AI startup Baseten raises $75 million following DeepSeek’s emergence

AI startup Baseten raises  million following DeepSeek’s emergence


Baseten, a startup that runs artificial intelligence models for clients on their cloud infrastructure, has raised $75 million in funding, the company said Wednesday.

The funding round values Baseten at $825 million and demonstrates that venture capitalists believe tech’s AI boom stands to benefit a plethora of startups, not just those building large language models. In recent months, OpenAI, Anthropic and xAI have raised billions in funding, with much of the money going toward servers containing Nvidia graphics processing units, or GPUs.

After companies finish training AI models on reams of data, they need to deploy those models somewhere at the inference stage, which is when models generate outputs in response to user queries. That’s when Baseten comes in.

Rather than run its own data centers, Baseten runs its software on data center equipment from cloud providers, including Amazon and Google. Customers can supply their own infrastructure with an enterprise tier. By drawing from multiple providers, Baseten offers access to more GPUs than a single cloud’s current supply.

“In this market, your No. 1 differentiation is how fast you can move. That is the core benefit for our customers,” co-founder and CEO Tuhin Srivastava said. “You can go to production without worrying about reliability, security and performance.”

Companies can manage the deployment of their models without Baseten, but securing enough Nvidia chips in the right geographical areas can prove difficult, co-founder Amir Haghighat told CNBC.

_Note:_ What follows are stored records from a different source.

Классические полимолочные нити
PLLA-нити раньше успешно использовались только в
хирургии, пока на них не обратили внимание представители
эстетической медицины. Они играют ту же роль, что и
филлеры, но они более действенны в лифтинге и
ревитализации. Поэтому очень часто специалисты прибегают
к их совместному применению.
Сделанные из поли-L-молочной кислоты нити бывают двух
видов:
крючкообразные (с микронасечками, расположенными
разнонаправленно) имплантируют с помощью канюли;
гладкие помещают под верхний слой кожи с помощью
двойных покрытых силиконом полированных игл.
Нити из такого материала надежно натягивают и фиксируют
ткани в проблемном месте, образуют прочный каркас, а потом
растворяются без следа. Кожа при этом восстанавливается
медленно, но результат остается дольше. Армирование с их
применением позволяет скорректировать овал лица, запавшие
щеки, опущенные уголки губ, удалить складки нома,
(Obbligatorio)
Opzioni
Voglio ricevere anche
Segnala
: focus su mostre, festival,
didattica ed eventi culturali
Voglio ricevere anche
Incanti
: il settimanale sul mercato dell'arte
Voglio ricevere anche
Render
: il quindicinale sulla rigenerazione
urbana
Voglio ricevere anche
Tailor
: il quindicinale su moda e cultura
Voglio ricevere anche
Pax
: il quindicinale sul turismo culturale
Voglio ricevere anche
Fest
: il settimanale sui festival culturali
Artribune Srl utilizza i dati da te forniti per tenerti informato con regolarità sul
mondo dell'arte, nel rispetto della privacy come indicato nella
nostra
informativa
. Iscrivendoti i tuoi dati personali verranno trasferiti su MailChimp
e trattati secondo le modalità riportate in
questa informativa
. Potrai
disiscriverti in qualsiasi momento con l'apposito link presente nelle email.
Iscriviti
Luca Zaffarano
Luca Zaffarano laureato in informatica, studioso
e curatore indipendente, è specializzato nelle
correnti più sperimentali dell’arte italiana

Cloud providers sometimes inform customers that some GPUs will be moved into maintenance mode and become unavailable within minutes. Baseten helps its clients handle those instances without interruptions, Srivastava said.

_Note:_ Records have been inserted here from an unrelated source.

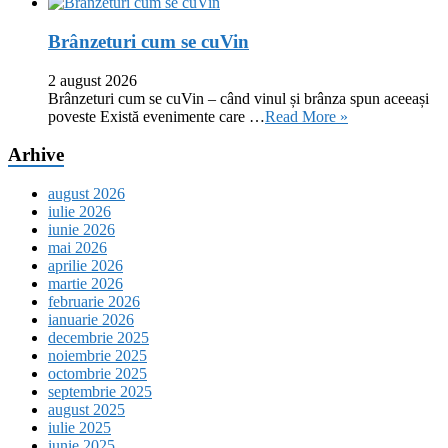
Brânzeturi cum se cuVin
2 august 2026
Brânzeturi cum se cuVin – când vinul și brânza spun aceeași
poveste Există evenimente care …
Read More »
Arhive
august 2026
iulie 2026
iunie 2026
mai 2026
aprilie 2026
martie 2026
februarie 2026
ianuarie 2026
decembrie 2025
noiembrie 2025
octombrie 2025
septembrie 2025
august 2025
iulie 2025
iunie 2025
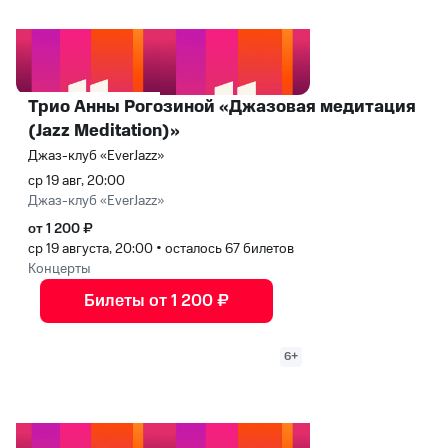
Трио Анны Рогозиной «Джазовая медитация
(Jazz Meditation)»
Джаз-клуб «EverJazz»
ср 19 авг, 20:00
Джаз-клуб «EverJazz»
от 1 200 ₽
ср 19 августа, 20:00
•
осталось 67 билетов
Концерты
Билеты от 1 200 ₽
6+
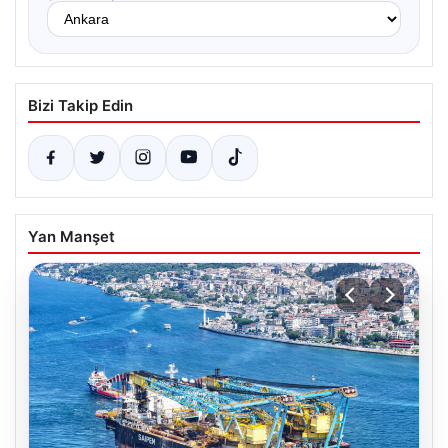
Bizi Takip Edin
Yan Manşet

After the January breakthrough of Chinese AI lab DeepSeek, which claimed its models were trained for a fraction of the costs as its U.S. counterparts, efficiency in AI has become more important than ever.

Baseten was quick to add support for DeepSeek’s R1 reasoning model that compares to OpenAI’s o1. Baseten’s website promises top-tier performance at a fraction of OpenAI’s cost. There has been a lot of inbound from organizations looking at switching to DeepSeek, and Baseten has been busy trying to keep up, Srivastava said.

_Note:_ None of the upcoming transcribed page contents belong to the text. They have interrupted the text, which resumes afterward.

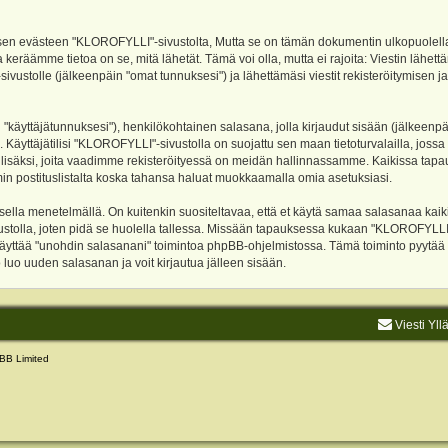
evästeen "KLOROFYLLI"-sivustolta, Mutta se on tämän dokumentin ulkopuolella. Tämä
 keräämme tietoa on se, mitä lähetät. Tämä voi olla, mutta ei rajoita: Viestin läh
sivustolle (jälkeenpäin "omat tunnuksesi") ja lähettämäsi viestit rekisteröitymisen 
n "käyttäjätunnuksesi"), henkilökohtainen salasana, jolla kirjaudut sisään (jälkeenp
Käyttäjätilisi "KLOROFYLLI"-sivustolla on suojattu sen maan tietoturvalailla, jossa p
isäksi, joita vaadimme rekisteröityessä on meidän hallinnassamme. Kaikissa tapauksi
rumin postituslistalta koska tahansa haluat muokkaamalla omia asetuksiasi.
lla menetelmällä. On kuitenkin suositeltavaa, että et käytä samaa salasanaa kaikil
vustolla, joten pidä se huolella tallessa. Missään tapauksessa kukaan "KLOROFYLLI
 käyttää "unohdin salasanani" toimintoa phpBB-ohjelmistossa. Tämä toiminto pyytää
luo uuden salasanan ja voit kirjautua jälleen sisään.
Viesti Yll
BB Limited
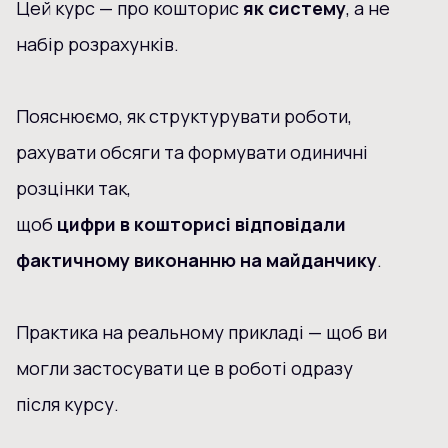
Цей курс — про кошторис
як систему
, а не
набір розрахунків.
Пояснюємо, як структурувати роботи,
рахувати обсяги та формувати одиничні
розцінки так,
щоб
цифри в кошторисі відповідали
фактичному виконанню на майданчику
.
Практика на реальному прикладі — щоб ви
могли застосувати це в роботі одразу
після курсу.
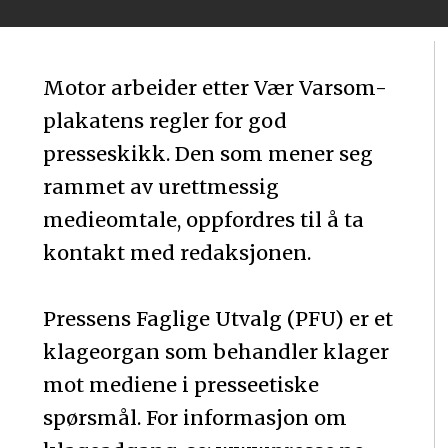
Motor arbeider etter Vær Varsom-
plakatens regler for god
presseskikk. Den som mener seg
rammet av urettmessig
medieomtale, oppfordres til å ta
kontakt med redaksjonen.
Pressens Faglige Utvalg (PFU) er et
klageorgan som behandler klager
mot mediene i presseetiske
spørsmål. For informasjon om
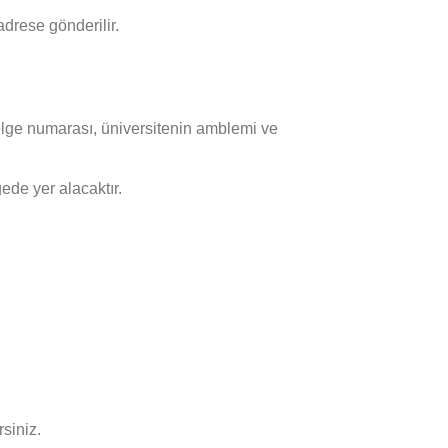
adrese gönderilir.
, belge numarası, üniversitenin amblemi ve
ede yer alacaktır.
siniz.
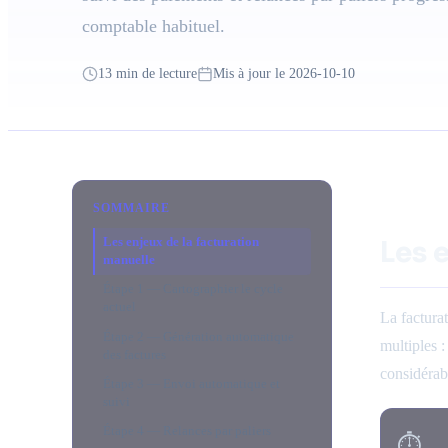
comptable habituel.
13 min de lecture
Mis à jour le 2026-10-10
SOMMAIRE
Les enjeux de la facturation
Les 
manuelle
Étape 1 — Cartographier le cycle
actuel
La factura
Étape 2 — Génération automatique
multiples 
des factures
considérab
Étape 3 — Envoi automatique et
suivi
Étape 4 — Relances par paliers
⏱️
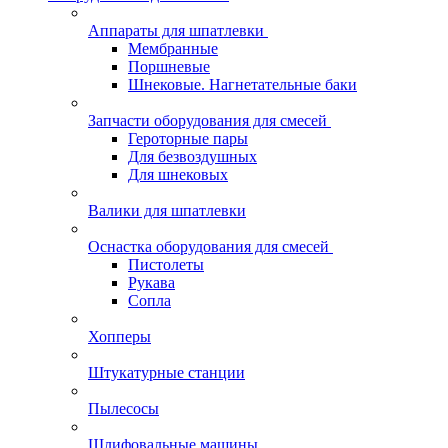
Аппараты для шпатлевки
Мембранные
Поршневые
Шнековые. Нагнетательные баки
Запчасти оборудования для смесей
Героторные пары
Для безвоздушных
Для шнековых
Валики для шпатлевки
Оснастка оборудования для смесей
Пистолеты
Рукава
Сопла
Хопперы
Штукатурные станции
Пылесосы
Шлифовальные машины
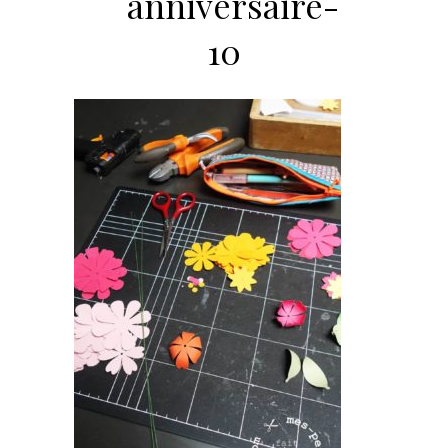
anniversaire-
10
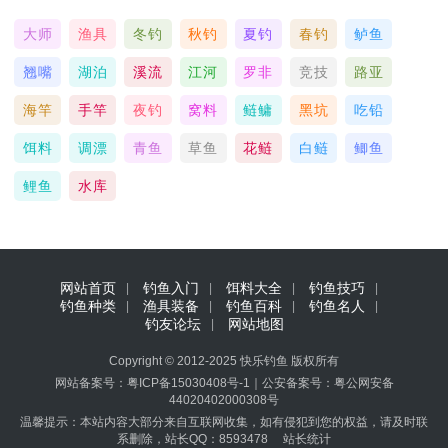
大师
渔具
冬钓
秋钓
夏钓
春钓
鲈鱼
翘嘴
湖泊
溪流
江河
罗非
竞技
路亚
海竿
手竿
夜钓
窝料
鲢鳙
黑坑
吃铅
饵料
调漂
青鱼
草鱼
花鲢
白鲢
鲫鱼
鲤鱼
水库
网站首页
钓鱼入门
饵料大全
钓鱼技巧
钓鱼种类
渔具装备
钓鱼百科
钓鱼名人
钓友论坛
网站地图
Copyright © 2012-2025
快乐钓鱼
版权所有
网站备案号：
粤ICP备15030408号-1
｜
公安备案号：
粤公网安备
44020402000308号
温馨提示：本站内容大部分来自互联网收集，如有侵犯到您的权益，请及时联
系删除，站长QQ：8593478
站长统计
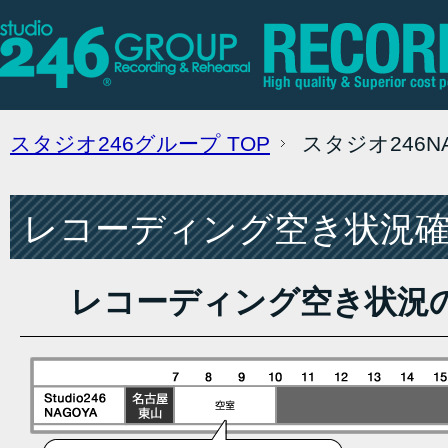
スタジオ246グループ
TOP
スタジオ246
レコーディング空き状況確認
レコーディング空き状況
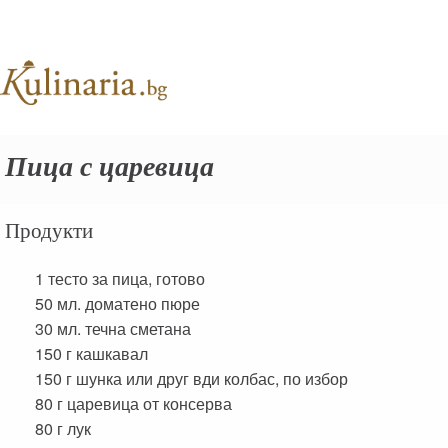
Пица с царевица
Продукти
1
тесто за пица, готово
50 мл.
доматено пюре
30 мл.
течна сметана
150 г
кашкавал
150 г
шунка или друг вди колбас, по избор
80 г
царевица от консерва
80 г
лук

“There are a lot of people paying millions of dollars per quarter to OpenAI and Anthropic that are thinking, ‘How can I save money?'” he said. “And they’ve flocked.”

Baseten clients often see their inference costs fall 40% or more, while receiving better performance, in comparison with homegrown architectures, head of marketing Mike Bilodeau wrote in an email.

The startup’s revenue for the fiscal year that ended in January was six times more than it was in the prior year, Srivastava said, without providing a dollar figure.

Founded in 2019 and based in San Francisco, Baseten has about 60 employees. Existing investors IVP and Spark Capital led the new round, with others participating. More than 100 enterprises are customers, along with hundreds of smaller companies, such as Descript, Patreon and Writer.

Competitors include Salesforce-backed Together AI. Another challenge is that Baseten must compete with AI model companies and hedge funds for talent.

“Having more money in somewhat of a weird economic environment, it does not hurt,” Srivastava said.